Another landmine in the road ahead for the government is a Supreme Court order for the government to evacuate Amona, a West Bank settler outpost that the high court ruled was built on private land. Some members of Bennett’s party have said that the party will bolt the coalition if the government complies with such an order.

“Settlements could tear apart the government,” said Amir Tibon, a diplomatic correspondent for the Israeli news site Walla! “If Bibi gets to a point where settlement construction needs to be restrained for awhile, what does Bennett do? He could wake up in a year and tell Bibi, ‘Either we annex the Etzion bloc or I’m out of the government,” Tibon said, referring to a settlement region southwest of Jerusalem that is widely expected to remain inside Israel as part of a peace deal.

The prime minister’s aides said last week that he wants to eventually broaden his coalition, and would try to lure the opposition leader from the dovish Zionist Union Party, Isaac Herzog, to join as foreign minister. The problem is that it became more difficult for Herzog to join the government after Netanyahu ended up with an unexpectedly narrow coalition.
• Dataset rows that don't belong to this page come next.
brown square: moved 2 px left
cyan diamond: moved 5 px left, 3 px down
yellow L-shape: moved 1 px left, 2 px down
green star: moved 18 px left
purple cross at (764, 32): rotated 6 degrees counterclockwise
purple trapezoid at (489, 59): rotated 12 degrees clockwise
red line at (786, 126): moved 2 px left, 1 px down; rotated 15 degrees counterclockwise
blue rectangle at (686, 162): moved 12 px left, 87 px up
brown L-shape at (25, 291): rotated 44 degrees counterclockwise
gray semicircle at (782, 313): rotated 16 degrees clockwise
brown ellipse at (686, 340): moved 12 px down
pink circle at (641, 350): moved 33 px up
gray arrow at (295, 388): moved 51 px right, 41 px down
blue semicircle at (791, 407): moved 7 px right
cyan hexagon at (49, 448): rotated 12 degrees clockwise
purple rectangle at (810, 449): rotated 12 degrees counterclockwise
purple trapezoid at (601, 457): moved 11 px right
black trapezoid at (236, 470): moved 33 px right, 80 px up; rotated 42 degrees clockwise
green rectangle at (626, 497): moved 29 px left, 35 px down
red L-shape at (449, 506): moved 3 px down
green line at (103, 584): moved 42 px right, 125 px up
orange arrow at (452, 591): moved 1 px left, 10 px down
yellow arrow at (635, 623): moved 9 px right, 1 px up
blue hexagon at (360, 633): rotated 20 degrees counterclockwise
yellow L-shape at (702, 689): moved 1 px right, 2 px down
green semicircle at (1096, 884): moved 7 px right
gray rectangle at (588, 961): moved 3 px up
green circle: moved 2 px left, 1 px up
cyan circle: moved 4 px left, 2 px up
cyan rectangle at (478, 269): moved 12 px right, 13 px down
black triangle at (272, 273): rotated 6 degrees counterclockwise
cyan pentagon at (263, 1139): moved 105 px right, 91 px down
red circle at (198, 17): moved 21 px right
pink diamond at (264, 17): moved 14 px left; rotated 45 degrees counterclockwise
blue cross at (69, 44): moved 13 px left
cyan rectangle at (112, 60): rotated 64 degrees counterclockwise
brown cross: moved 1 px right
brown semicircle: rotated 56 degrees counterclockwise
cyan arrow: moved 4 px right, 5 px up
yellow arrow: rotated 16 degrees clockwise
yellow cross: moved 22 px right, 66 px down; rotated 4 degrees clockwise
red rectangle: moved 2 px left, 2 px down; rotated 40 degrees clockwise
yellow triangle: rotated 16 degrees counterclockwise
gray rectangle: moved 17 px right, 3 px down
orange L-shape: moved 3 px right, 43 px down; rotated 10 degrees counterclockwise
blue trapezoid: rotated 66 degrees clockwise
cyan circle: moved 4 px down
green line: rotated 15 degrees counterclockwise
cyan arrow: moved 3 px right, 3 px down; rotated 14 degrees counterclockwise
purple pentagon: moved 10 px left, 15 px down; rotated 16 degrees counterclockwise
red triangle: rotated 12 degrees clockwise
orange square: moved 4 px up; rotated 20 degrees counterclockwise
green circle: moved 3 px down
Herzog, who might face a challenge to retain leadership of the Labor Party, won’t want to be the person to save Netanyahu right now. The other options for Netanyahu are to try to lure individual legislators from the opposition to break with party ranks and cross the line; or to call for fresh general elections.

Domestically, the coming inauguration of Netanyahu’s fourth government is spurring concern that conservatives from Jewish Home and Likud will seek to pass legislation to erode institutions considered the last bastion of Israeli liberalism, such as the Supreme Court. Incoming Justice Minister Ayelet Shaked has said that the Israeli high court’s tendency to strike down laws passed by the Knesset is a sign that the judiciary has become too powerful, and that balance of power between branches of government needs to be recalibrated.

She has also backed laws to limit non-governmental organizations from getting funding from foreign governments and a quasi-constitutional basic law to elevate Israel’s Jewish character over its democratic values.

Many believe that the coalition’s narrow majority will render such judicial reform impossible. What’s more, Finance Minister Moshe Kahlon and his centrist Kulanu Party are strongly opposed to any far-reaching reform of the legal system. Gradual change, he said, is possible.

“If they try to bite off more than they can chew they won’t accomplish anything,” said Gil Hoffman, a political commentator for the Jerusalem Post. “If they nibble, then they can succeed.”

What the government is expected to accomplish is a rollback of policies adopted over the last two years to end entitlements for the ultra-Orthodox and help prod the burgeoning population of men from yeshivas into the workplace. With Shas and the United Torah Judaism parties back in the coalition after being left in the opposition in the previous parliament, they are expected to restore funding for charedi schools that don’t teach core secular curriculum. They also are expected to restore subsidies for yeshivas and to families with at least three children. That will be a disincentive for yeshiva students to get jobs.

“People were leaving [yeshivas] because of necessity and not ideology, and now that incentive won’t be there,’’ said Dov Lipman, a U.S.-born rabbi who served as a legislator in the previous parliament. He too believes the government’s days might be numbered.

The main part of the coalition’s agenda is expected to ride on Kahlon, who has promised major reforms in Israel’s housing market, food retail market and consumer banking — all with the goal of making the cost of living more affordable in Israel and reining in runaway inflation in real estate. But with just 61 votes, passing major economic reform will be nearly impossible for Kahlon, who is expected to pressure Netanyahu to widen the government to strengthen its bare majority. If no one joins, Netanyahu and Kahlon could be stymied on the economy.

“Kahlon will find it difficult to deliver on his agenda, and if that’s the case I can’t see him continuing for very long,” said Plessner. “He received a mandate for economic change, not economic stagnation.”